Home-Based Business: What Licenses and Permits Are Required?
Make sure you know what licenses and permits are required before you start a home business.
If you are starting a home-based business, you must consider any licenses and permits that are required prior to starting your new venture. The types of licenses and permits you will need depend upon the nature of your chosen field or industry. You may even have to obtain more than one permit or license to carry out your planned business activities at home. Here are some key licensing and permitting issues to address before establishing your home-based business:
- Review your local zoning laws. Your interest in your new home-based business may not match up with existing local zoning mandates. Most localities enforce zoning laws that regulate what kind of activities can be carried out in different sections of a town, city, or county. Research local zoning laws to see if you can operate your planned business from your home and in your neighborhood. With a home-based business, your neighborhood may be restricted solely to residential purposes or may not allow your type of home-based business. For example, you may not be able to operate a café in your home kitchen or fix cars out of your home garage. There may be other areas designated under local zoning laws for these purposes that may be located outside of your neighborhood. If local zoning laws do not permit your type of home-based business, contact your local zoning commission or board to determine if you might be able to obtain a zoning variance or waiver that will allow you to legally operate your new home-centered venture. Contact your local zoning board or commission for more information about applicable zoning laws.

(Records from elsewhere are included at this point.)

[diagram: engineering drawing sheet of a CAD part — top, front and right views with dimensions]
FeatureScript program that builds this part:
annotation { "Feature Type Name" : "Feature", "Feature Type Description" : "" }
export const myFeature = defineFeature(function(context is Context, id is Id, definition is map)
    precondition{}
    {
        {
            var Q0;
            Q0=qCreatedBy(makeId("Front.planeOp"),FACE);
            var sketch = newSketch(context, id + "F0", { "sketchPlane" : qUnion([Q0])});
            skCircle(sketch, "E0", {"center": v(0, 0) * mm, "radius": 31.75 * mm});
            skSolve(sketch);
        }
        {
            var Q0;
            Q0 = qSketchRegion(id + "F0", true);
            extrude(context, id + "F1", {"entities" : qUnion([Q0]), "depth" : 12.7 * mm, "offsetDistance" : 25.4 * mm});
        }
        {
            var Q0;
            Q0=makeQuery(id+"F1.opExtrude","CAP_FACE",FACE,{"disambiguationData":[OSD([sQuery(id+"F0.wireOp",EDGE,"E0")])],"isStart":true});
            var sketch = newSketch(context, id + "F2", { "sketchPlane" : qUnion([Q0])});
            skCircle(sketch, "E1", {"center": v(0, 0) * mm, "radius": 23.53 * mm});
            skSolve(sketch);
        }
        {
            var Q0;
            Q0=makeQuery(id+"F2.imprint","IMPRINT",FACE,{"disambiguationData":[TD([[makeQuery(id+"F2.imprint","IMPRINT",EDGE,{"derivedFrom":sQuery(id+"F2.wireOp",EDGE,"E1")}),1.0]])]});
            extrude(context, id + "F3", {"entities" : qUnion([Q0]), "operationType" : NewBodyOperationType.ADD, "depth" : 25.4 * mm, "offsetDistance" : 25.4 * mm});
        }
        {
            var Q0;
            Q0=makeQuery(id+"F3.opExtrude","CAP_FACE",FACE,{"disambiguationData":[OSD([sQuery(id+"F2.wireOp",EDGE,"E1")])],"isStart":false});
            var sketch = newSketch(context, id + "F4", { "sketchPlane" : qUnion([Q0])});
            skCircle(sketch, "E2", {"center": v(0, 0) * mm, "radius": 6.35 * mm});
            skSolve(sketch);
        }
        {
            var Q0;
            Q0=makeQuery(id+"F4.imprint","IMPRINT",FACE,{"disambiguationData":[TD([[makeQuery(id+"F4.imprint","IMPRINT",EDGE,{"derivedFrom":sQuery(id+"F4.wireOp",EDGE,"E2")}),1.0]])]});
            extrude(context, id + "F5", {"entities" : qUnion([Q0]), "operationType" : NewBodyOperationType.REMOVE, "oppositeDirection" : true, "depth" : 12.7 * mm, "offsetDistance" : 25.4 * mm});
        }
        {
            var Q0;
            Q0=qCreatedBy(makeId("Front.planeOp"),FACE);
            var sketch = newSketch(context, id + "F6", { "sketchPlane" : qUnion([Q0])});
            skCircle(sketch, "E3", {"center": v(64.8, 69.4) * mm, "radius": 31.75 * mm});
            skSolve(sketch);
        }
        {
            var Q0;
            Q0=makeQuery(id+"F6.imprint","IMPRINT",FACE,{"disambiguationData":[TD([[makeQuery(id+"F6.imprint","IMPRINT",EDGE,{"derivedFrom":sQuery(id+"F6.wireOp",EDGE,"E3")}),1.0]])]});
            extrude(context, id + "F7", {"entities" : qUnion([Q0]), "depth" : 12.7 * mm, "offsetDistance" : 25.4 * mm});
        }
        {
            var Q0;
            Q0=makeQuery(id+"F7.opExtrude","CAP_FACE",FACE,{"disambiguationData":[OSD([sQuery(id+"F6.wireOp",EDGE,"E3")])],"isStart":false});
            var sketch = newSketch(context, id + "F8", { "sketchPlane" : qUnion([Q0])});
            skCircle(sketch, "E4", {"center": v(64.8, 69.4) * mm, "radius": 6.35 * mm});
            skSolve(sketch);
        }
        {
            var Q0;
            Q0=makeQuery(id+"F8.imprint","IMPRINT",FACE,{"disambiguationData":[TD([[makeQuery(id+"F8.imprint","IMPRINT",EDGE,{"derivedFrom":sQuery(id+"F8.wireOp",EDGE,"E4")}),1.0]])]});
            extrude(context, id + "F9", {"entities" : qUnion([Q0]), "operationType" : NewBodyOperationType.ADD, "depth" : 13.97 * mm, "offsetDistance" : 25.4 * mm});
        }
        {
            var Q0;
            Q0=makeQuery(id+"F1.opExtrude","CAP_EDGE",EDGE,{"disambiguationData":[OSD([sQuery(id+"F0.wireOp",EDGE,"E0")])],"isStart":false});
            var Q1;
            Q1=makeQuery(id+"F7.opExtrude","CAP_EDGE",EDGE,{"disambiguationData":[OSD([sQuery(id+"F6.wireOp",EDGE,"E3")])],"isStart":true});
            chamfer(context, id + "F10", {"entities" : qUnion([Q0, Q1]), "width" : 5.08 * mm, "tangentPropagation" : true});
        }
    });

- Check your HOA, deed, or lease restrictions. Aside from local zoning laws, your neighbors may be worried that your home-based business may create added traffic and noise, parking problems, unsightly signage, and distracting lighting that will impair their ability to enjoy their own homes. In many neighborhoods, your condo, co-operative, or homeowners’ association may have instituted additional deed covenants that limit or prohibit home-based businesses. Similarly, if you are renting property, your lease may include restrictions on home-based businesses to protect the interests of other tenants. Even if these limitations are in place, explore whether or not you may apply for permission to run your home-based business from your neighborhood association or rental agency.
- Seek proper permits for your commercial sign. A commercial sign may help to direct your customers or market your home-based business to the public. Prior to spending any money on a sign, determine what permits and rules apply to commercial signs in your neighborhood. In many communities, you may need to apply for and obtain an applicable permit before posting a commercial sign. This permit may also spell out further limitations, such as the sign’s size, placement, wording, materials, and lighting on your property. Get in touch with your local zoning board or commission for rules and restrictions on signage.
- Obtain a general business license. Regardless of the type of home-based business, most cities and counties will require new businesses to obtain some form of general business license. If you plan to sell goods or services from your home, this general business license may be referred to as a reseller’s or tax certificate. This general business license permits an entrepreneur to legally undertake commercial activities within the boundaries of an existing town, city, or county. Seek out your tax collector’s office for more information about business licenses and tax certificates.
- Apply for relevant professional or industry licenses. Some industries or professions will require specific licenses to operate particular home-based businesses. You may need to demonstrate that you have achieved certain educational degrees, training certificates or work credentials in order to qualify for such licenses. These additional licenses may be mandated to help protect the public from shoddy, dangerous, or unprofessional conduct. For example, if you plan to operate a day care center from your home, you will likely have to be licensed before opening to ensure full compliance with government regulations and industry standards. In addition, if your business may impact the natural environment, you may need to obtain other permits to ensure compliance with applicable environmental laws and regulations. Depending upon your field, check out your state’s licensing agency or industry organization for more details.
If you are interested in starting a home-based business, visit the U.S. Small Business Administration’s site for its assessment tools on whether a home business may be appropriate for you.